- [Task details] Each record must be repeated exactly as it stands.
━━ Data shown ━━
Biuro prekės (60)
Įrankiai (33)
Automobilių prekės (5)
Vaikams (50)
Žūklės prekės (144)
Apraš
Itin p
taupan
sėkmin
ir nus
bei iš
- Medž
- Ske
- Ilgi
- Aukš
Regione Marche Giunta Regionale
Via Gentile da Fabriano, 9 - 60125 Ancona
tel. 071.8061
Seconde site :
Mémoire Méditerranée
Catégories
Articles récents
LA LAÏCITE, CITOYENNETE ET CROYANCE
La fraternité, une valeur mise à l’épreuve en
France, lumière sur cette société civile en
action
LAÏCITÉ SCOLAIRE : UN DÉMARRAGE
━━━
- [Solution to this task]
Biuro prekės (60)
Įrankiai (33)
Automobilių prekės (5)
Vaikams (50)
Žūklės prekės (144)
Apraš
Itin p
taupan
sėkmin
ir nus
bei iš
- Medž
- Ske
- Ilgi
- Aukš
Regione Marche Giunta Regionale
Via Gentile da Fabriano, 9 - 60125 Ancona
tel. 071.8061
Seconde site :
Mémoire Méditerranée
Catégories
Articles récents
LA LAÏCITE, CITOYENNETE ET CROYANCE
La fraternité, une valeur mise à l’épreuve en
France, lumière sur cette société civile en
action
LAÏCITÉ SCOLAIRE : UN DÉMARRAGE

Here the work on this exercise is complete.